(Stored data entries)

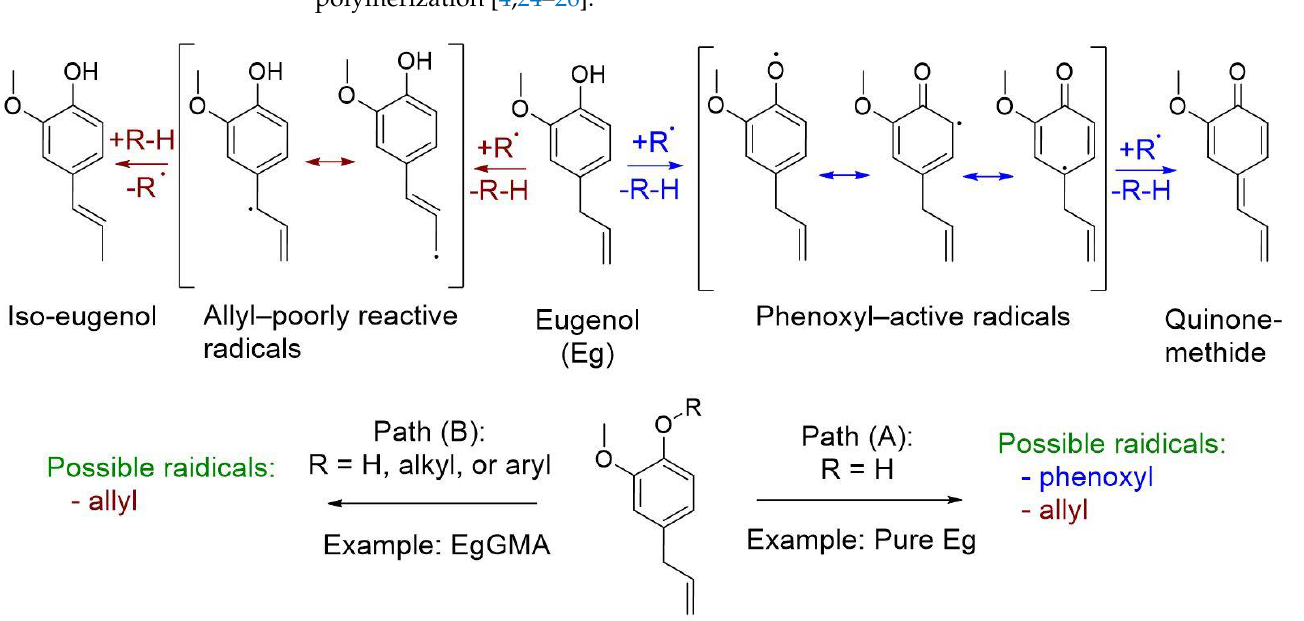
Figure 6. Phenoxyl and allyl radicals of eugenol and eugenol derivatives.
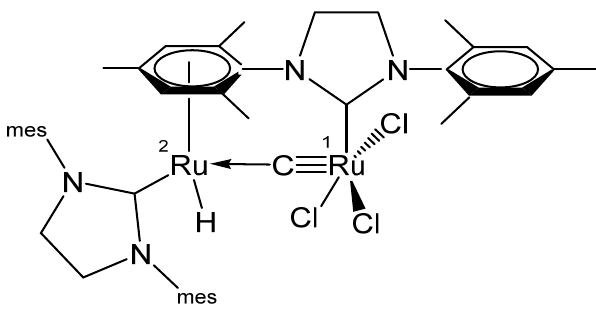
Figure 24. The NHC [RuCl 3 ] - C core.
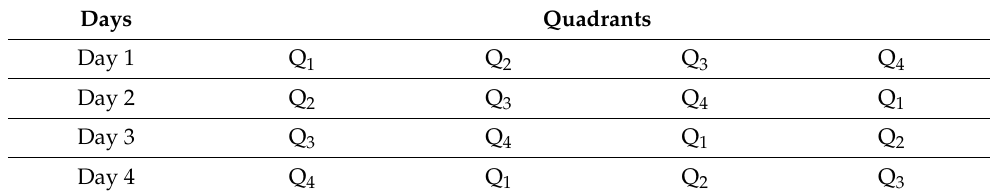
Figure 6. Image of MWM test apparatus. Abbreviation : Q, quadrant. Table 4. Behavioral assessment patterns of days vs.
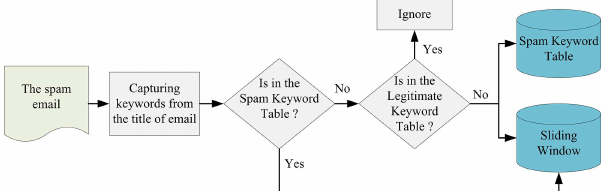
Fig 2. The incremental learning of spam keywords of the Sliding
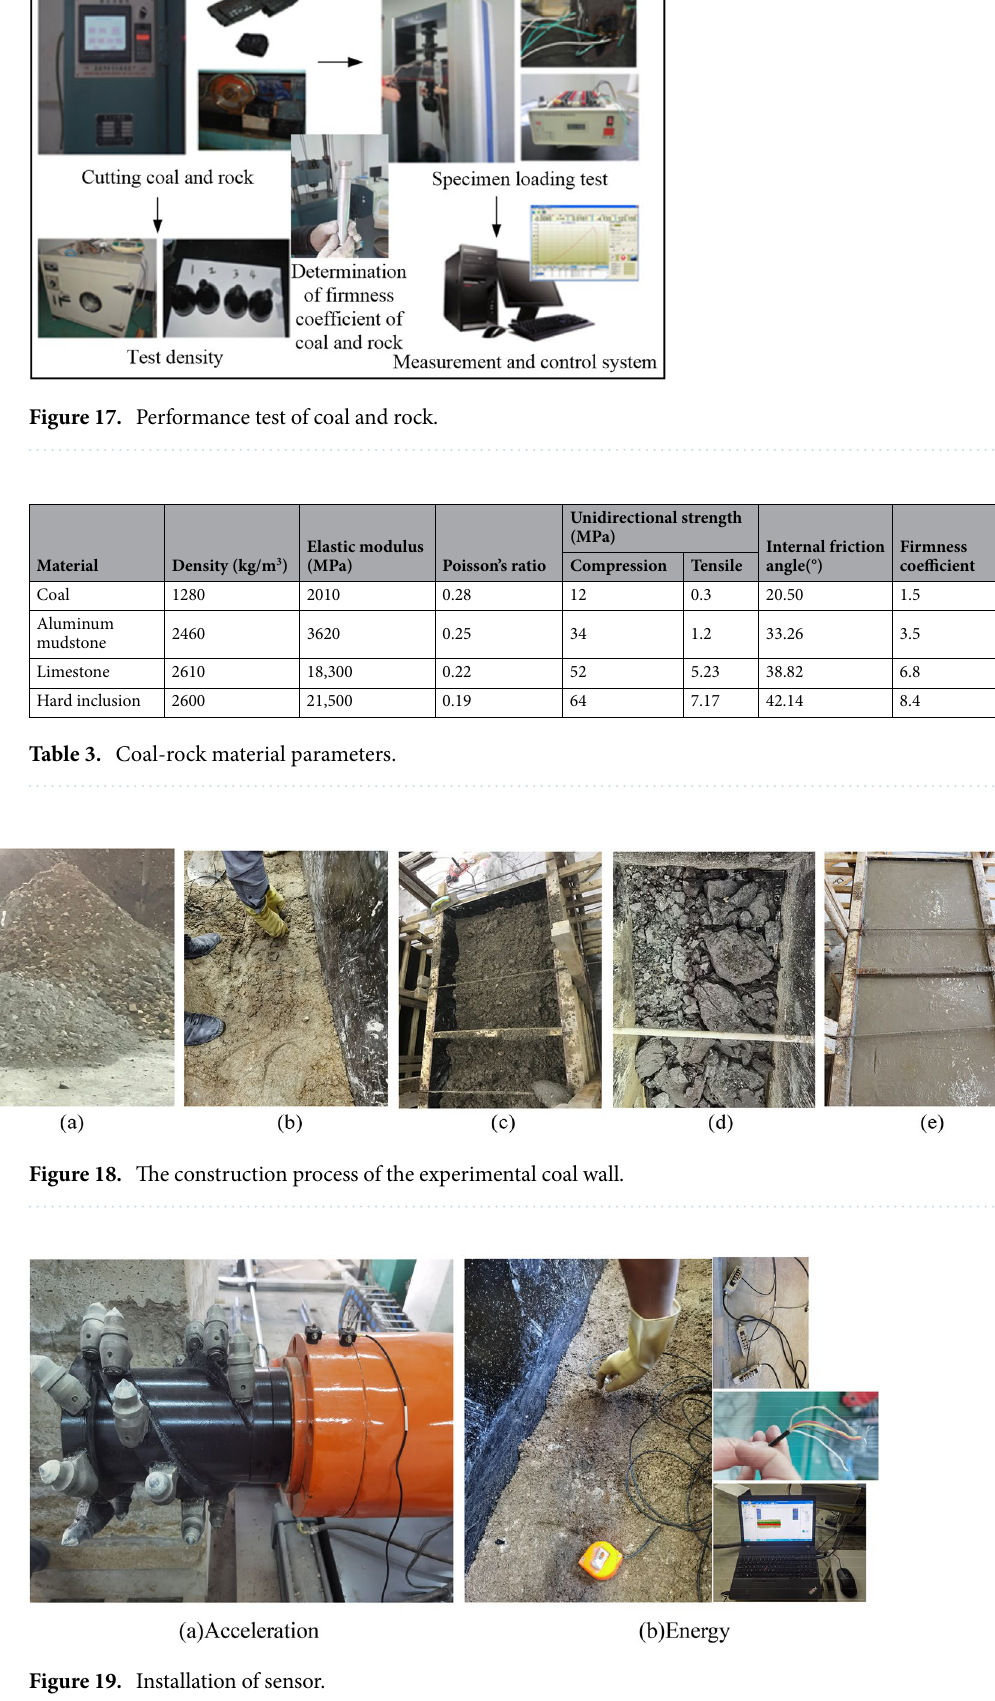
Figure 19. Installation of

• _TASK_
State how many lines in the entries hold "Figure". Nothing should come before or after the number.

• _RESPONSE TO THIS EXERCISE_
4